Work item:
For each line below with the word "labels", write out a copy.

****************

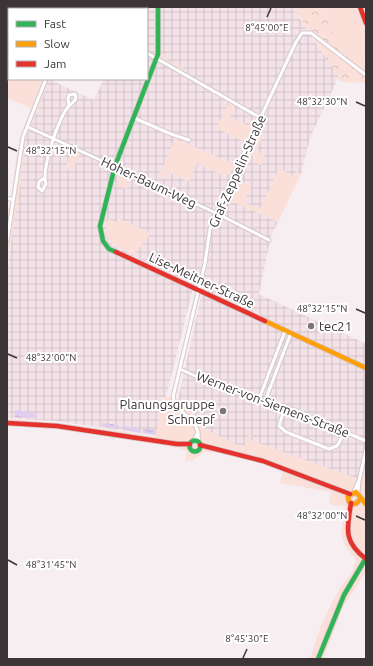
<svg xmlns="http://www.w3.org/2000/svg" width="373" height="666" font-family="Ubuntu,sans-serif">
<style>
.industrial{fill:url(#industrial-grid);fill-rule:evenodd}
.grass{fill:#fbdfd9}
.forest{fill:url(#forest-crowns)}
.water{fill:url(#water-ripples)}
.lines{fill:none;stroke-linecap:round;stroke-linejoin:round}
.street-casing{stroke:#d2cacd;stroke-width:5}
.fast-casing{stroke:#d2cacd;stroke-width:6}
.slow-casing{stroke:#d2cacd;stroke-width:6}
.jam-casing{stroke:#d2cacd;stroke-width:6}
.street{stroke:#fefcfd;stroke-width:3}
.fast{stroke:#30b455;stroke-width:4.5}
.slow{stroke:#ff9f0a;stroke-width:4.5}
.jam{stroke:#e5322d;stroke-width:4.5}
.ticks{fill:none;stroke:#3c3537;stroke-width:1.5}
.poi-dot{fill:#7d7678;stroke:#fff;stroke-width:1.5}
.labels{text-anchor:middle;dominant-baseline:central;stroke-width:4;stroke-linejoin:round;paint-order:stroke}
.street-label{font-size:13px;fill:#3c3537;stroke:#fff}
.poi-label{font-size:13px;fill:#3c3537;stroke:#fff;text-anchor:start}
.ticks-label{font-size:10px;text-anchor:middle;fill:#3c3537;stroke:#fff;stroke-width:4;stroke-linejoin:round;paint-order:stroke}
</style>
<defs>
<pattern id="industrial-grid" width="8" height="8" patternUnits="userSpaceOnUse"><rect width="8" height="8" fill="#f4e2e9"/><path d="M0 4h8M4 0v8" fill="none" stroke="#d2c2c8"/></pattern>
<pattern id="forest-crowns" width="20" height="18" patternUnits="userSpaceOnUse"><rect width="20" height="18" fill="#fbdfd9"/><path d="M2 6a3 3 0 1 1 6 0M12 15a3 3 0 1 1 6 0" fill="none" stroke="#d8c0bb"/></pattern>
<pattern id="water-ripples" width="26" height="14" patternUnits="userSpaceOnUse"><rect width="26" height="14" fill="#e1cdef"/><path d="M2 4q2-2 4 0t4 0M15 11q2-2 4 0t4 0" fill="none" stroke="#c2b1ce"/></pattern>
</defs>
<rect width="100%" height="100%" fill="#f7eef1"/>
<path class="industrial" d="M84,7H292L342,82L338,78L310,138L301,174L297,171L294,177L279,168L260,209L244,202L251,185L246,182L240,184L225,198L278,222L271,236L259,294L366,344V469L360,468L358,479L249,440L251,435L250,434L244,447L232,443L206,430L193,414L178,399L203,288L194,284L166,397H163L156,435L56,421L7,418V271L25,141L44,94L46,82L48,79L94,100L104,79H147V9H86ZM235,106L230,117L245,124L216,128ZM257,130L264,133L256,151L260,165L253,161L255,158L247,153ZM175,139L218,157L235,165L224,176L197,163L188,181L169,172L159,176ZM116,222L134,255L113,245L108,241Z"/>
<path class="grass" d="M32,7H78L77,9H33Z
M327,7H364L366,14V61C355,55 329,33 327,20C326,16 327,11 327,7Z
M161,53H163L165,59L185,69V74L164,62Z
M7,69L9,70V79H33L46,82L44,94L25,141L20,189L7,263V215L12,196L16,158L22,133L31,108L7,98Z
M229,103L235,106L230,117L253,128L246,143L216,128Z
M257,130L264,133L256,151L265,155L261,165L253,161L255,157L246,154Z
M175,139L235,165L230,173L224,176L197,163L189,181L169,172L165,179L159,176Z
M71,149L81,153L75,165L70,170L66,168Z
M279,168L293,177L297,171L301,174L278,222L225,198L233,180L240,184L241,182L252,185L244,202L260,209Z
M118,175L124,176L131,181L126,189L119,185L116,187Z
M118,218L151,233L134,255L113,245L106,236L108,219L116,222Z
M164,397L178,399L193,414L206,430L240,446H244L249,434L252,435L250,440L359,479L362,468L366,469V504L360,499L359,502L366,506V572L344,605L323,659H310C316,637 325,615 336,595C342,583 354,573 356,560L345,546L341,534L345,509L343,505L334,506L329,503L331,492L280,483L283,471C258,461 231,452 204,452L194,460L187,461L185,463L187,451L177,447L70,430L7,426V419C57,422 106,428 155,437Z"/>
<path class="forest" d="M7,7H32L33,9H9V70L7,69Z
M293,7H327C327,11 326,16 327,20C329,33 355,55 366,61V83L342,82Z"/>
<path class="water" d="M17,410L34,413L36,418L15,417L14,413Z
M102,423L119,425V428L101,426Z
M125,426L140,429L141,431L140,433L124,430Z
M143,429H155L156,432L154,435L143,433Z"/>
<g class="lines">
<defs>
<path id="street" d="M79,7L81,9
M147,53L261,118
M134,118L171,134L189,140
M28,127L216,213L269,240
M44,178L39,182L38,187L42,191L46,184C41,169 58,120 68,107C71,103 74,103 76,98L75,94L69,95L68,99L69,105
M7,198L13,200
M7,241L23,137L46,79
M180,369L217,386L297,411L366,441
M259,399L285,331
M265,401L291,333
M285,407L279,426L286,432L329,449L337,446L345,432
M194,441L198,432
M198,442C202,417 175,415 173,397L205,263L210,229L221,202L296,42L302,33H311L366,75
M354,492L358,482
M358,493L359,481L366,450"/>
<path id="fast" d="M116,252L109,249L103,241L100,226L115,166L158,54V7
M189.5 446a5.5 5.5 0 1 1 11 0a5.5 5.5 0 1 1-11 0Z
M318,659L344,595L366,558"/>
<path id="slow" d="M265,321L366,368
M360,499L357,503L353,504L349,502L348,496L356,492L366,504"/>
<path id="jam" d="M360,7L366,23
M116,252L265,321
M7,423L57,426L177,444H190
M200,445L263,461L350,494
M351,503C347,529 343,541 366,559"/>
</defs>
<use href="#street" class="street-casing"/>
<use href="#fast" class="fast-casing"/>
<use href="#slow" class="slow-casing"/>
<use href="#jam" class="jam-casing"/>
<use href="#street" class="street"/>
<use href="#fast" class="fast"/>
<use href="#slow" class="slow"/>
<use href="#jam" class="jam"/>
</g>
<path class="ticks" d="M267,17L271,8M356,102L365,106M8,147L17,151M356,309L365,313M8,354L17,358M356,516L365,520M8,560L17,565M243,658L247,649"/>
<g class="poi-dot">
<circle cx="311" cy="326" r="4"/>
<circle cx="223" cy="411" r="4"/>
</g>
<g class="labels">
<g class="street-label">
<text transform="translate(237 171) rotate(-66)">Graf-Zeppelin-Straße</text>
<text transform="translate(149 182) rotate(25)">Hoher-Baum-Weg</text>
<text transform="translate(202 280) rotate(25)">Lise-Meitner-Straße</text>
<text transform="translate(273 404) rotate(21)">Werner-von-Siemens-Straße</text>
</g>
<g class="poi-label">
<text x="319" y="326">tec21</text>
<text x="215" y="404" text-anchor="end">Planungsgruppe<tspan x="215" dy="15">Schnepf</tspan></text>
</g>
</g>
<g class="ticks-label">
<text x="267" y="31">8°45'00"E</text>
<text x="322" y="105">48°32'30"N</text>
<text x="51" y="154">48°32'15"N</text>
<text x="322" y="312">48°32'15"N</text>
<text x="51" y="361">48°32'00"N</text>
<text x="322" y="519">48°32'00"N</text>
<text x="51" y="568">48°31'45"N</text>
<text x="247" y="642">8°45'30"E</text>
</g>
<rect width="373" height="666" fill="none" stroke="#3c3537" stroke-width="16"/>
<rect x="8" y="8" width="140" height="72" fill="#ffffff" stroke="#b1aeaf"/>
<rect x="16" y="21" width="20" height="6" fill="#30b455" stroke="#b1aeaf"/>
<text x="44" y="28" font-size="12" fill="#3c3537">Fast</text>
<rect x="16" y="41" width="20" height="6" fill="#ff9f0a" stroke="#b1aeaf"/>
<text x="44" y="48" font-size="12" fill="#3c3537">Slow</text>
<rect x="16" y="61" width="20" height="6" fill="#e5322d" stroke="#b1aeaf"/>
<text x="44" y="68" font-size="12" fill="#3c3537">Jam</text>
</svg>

****************

Exercise solution:
.labels{text-anchor:middle;dominant-baseline:central;stroke-width:4;stroke-linejoin:round;paint-order:stroke}
<g class="labels">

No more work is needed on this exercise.